*** Supplied data Section Begins ***

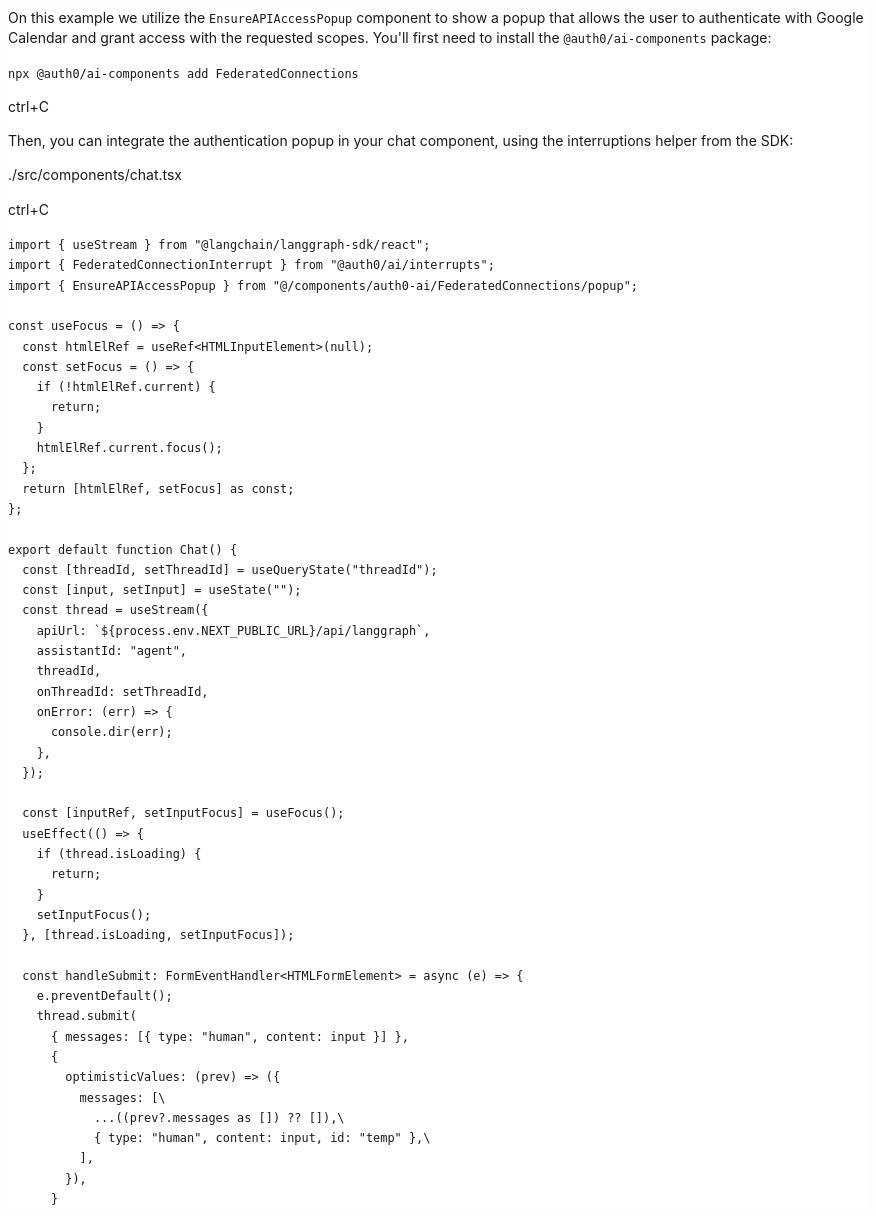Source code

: On this example we utilize the `EnsureAPIAccessPopup` component to show a popup that allows the user to authenticate with Google Calendar and grant access with the requested scopes. You'll first need to install the `@auth0/ai-components` package:

```codeBlockLines_p187 codeBlockLinesWithNumbering_OFgW
npx @auth0/ai-components add FederatedConnections

```

ctrl+C

Then, you can integrate the authentication popup in your chat component, using the interruptions helper from the SDK:

./src/components/chat.tsx

ctrl+C

```codeBlockLines_p187 codeBlockLinesWithNumbering_OFgW
import { useStream } from "@langchain/langgraph-sdk/react";
import { FederatedConnectionInterrupt } from "@auth0/ai/interrupts";
import { EnsureAPIAccessPopup } from "@/components/auth0-ai/FederatedConnections/popup";

const useFocus = () => {
  const htmlElRef = useRef<HTMLInputElement>(null);
  const setFocus = () => {
    if (!htmlElRef.current) {
      return;
    }
    htmlElRef.current.focus();
  };
  return [htmlElRef, setFocus] as const;
};

export default function Chat() {
  const [threadId, setThreadId] = useQueryState("threadId");
  const [input, setInput] = useState("");
  const thread = useStream({
    apiUrl: `${process.env.NEXT_PUBLIC_URL}/api/langgraph`,
    assistantId: "agent",
    threadId,
    onThreadId: setThreadId,
    onError: (err) => {
      console.dir(err);
    },
  });

  const [inputRef, setInputFocus] = useFocus();
  useEffect(() => {
    if (thread.isLoading) {
      return;
    }
    setInputFocus();
  }, [thread.isLoading, setInputFocus]);

  const handleSubmit: FormEventHandler<HTMLFormElement> = async (e) => {
    e.preventDefault();
    thread.submit(
      { messages: [{ type: "human", content: input }] },
      {
        optimisticValues: (prev) => ({
          messages: [\
            ...((prev?.messages as []) ?? []),\
            { type: "human", content: input, id: "temp" },\
          ],
        }),
      }
```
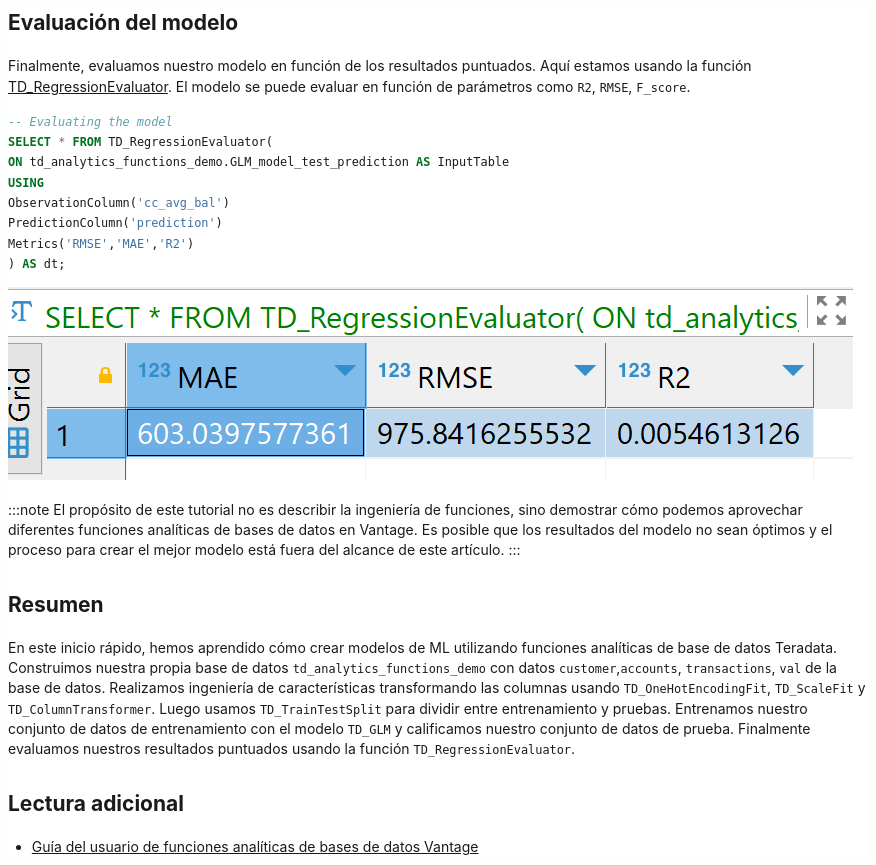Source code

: ## Evaluación del modelo

Finalmente, evaluamos nuestro modelo en función de los resultados puntuados. Aquí estamos usando la función [TD_RegressionEvaluator](https://docs.teradata.com/r/Enterprise_IntelliFlex_VMware/Database-Analytic-Functions/Model-Evaluation-Functions/TD_RegressionEvaluator). El modelo se puede evaluar en función de parámetros como `R2`, `RMSE`, `F_score`. 

```sql
-- Evaluating the model
SELECT * FROM TD_RegressionEvaluator(
ON td_analytics_functions_demo.GLM_model_test_prediction AS InputTable
USING
ObservationColumn('cc_avg_bal')
PredictionColumn('prediction')
Metrics('RMSE','MAE','R2')
) AS dt;
```

![GLM evaluado](../images/ml_model_evaluated.png)

:::note
El propósito de este tutorial no es describir la ingeniería de funciones, sino demostrar cómo podemos aprovechar diferentes funciones analíticas de bases de datos en Vantage. Es posible que los resultados del modelo no sean óptimos y el proceso para crear el mejor modelo está fuera del alcance de este artículo.
:::

## Resumen

En este inicio rápido, hemos aprendido cómo crear modelos de ML utilizando funciones analíticas de base de datos Teradata. Construimos nuestra propia base de datos `td_analytics_functions_demo` con datos `customer`,`accounts`, `transactions`, `val` de la base de datos. Realizamos ingeniería de características transformando las columnas usando `TD_OneHotEncodingFit`, `TD_ScaleFit` y `TD_ColumnTransformer`. Luego usamos `TD_TrainTestSplit` para dividir entre entrenamiento y pruebas. Entrenamos nuestro conjunto de datos de entrenamiento con el modelo `TD_GLM` y calificamos nuestro conjunto de datos de prueba. Finalmente evaluamos nuestros resultados puntuados usando la función `TD_RegressionEvaluator`. 

## Lectura adicional
* [Guía del usuario de funciones analíticas de bases de datos Vantage](https://docs.teradata.com/r/Enterprise_IntelliFlex_VMware/Database-Analytic-Functions/Introduction-to-Analytics-Database-Analytic-Functions)

<CommunityLink />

*** Supplied data Section Ends ***

What this task involves: Where the string "crear" turns up in a line of the data above, copy that whole line.

Response to the exercise:
El propósito de este tutorial no es describir la ingeniería de funciones, sino demostrar cómo podemos aprovechar diferentes funciones analíticas de bases de datos en Vantage. Es posible que los resultados del modelo no sean óptimos y el proceso para crear el mejor modelo está fuera del alcance de este artículo.
En este inicio rápido, hemos aprendido cómo crear modelos de ML utilizando funciones analíticas de base de datos Teradata. Construimos nuestra propia base de datos `td_analytics_functions_demo` con datos `customer`,`accounts`, `transactions`, `val` de la base de datos. Realizamos ingeniería de características transformando las columnas usando `TD_OneHotEncodingFit`, `TD_ScaleFit` y `TD_ColumnTransformer`. Luego usamos `TD_TrainTestSplit` para dividir entre entrenamiento y pruebas. Entrenamos nuestro conjunto de datos de entrenamiento con el modelo `TD_GLM` y calificamos nuestro conjunto de datos de prueba. Finalmente evaluamos nuestros resultados puntuados usando la función `TD_RegressionEvaluator`. 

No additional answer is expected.